Tax is the main obstacle to reclaiming Chinese cultural relics

( ) Updated: 2015-07-03 17:36:26

Tax is the main obstacle to reclaiming Chinese cultural relics

A German auction company exhibited a rare Ming Dynasty (1368-1644) gilded statue of Bodhisattva to be auctioned in Beijing. [Photo/]

At least 10 million Chinese artifacts are scattered overseas. Yet a tax on reclaimed items remains the biggest obstacle separating China's domestic market from antiques lost overseas.

Cultural relics reclamation has been a focus of concern in the Chinese art market in recent years. In the domestic art auction market, more than 60 percent of the auction items are reclaimed cultural relics. Meanwhile, Chinese collectors and some private entrepreneurs are digging deeply into their pockets to buy cultural relics from abroad.

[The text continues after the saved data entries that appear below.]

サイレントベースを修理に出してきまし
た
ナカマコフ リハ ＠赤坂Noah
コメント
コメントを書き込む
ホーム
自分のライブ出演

More than 100,000 Chinese artifacts were successfully reclaimed since 1992, including around 30 collection highlights in the National Museum, according to Ou Shuying, deputy secretary-general of the China Association of Auctioneers. But since 2011, those bringing artwork into China through the Custom's office are required to pay a 30 percent tax on the value of the artwork, making the procedure less attractive.

"Collectors in the country as well as auction companies abroad don't accept such a high cost. In that case, tax is the biggest barrier for us obviously," Ou said in a recent interview.

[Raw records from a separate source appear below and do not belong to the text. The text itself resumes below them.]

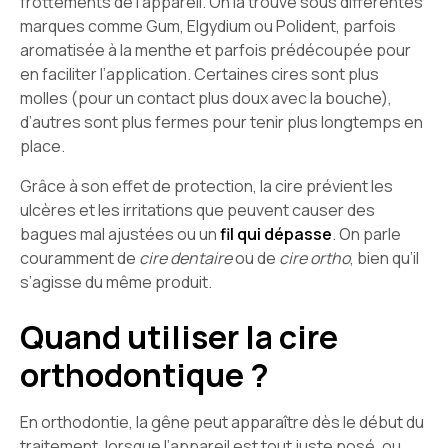
frottements de l’appareil. On la trouve sous différentes
marques comme Gum, Elgydium ou Polident, parfois
aromatisée à la menthe et parfois prédécoupée pour
en faciliter l’application. Certaines cires sont plus
molles (pour un contact plus doux avec la bouche),
d’autres sont plus fermes pour tenir plus longtemps en
place.
Grâce à son effet de protection, la cire prévient les
ulcères et les irritations que peuvent causer des
bagues mal ajustées ou un
fil qui dépasse
. On parle
couramment de
cire dentaire
ou de
cire ortho
, bien qu’il
s’agisse du même produit.
Quand utiliser la cire
orthodontique ?
En orthodontie, la gêne peut apparaître dès le début du
traitement, lorsque l’appareil est tout juste posé, ou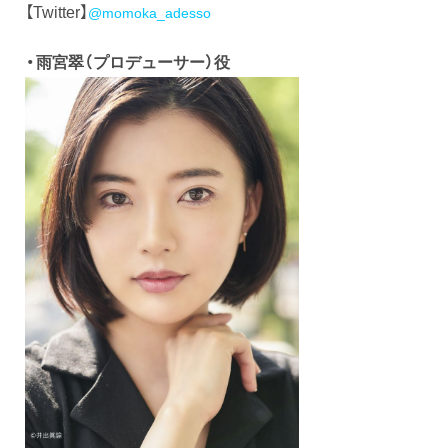
【Twitter】
@momoka_adesso
・雨宮翠（プロデューサー）役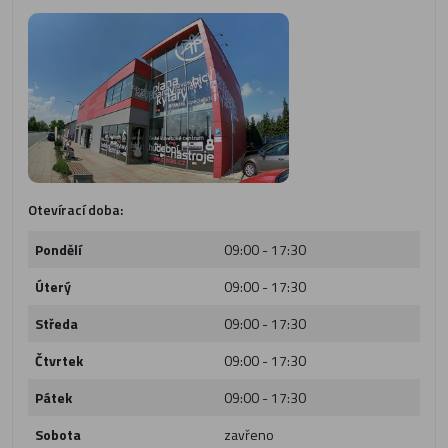
Otevírací doba:
Pondělí
09:00 - 17:30
Úterý
09:00 - 17:30
Středa
09:00 - 17:30
Čtvrtek
09:00 - 17:30
Pátek
09:00 - 17:30
Sobota
zavřeno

Some auction companies tried to trade or auction in the tax-free zone in China. But according to Gan Xuejun, head of the China Association of Auctioneers, artifacts can be kept in the tax-free zone for six months at most, with a cash deposit.

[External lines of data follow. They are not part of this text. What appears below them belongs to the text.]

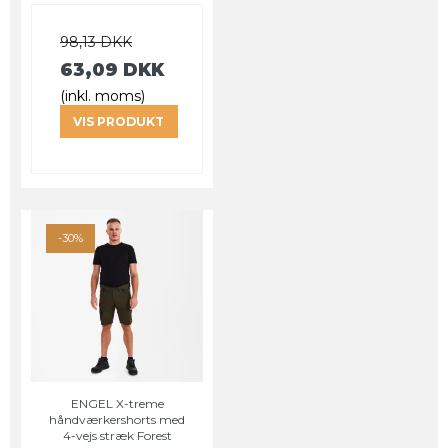
98,13 DKK
63,09 DKK
(inkl. moms)
VIS PRODUKT
-30%
ENGEL X-treme
håndværkershorts med
4-vejs stræk Forest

"Even if the artifacts can enter the country through free trade zones, it cannot be considered a real sense of going home," Gan said.

Xu Chen, director of the Public Economy Department at the University Of International Business and Economics (UIBE), also pointed out that how to trade and display the reclaimed cultural relics in the domestic market, instead of in the Bonded Area, is a very difficult problem. Right now, many collectors prefer to keep their artifacts brought from other countries in Hong Kong to avoid the tax.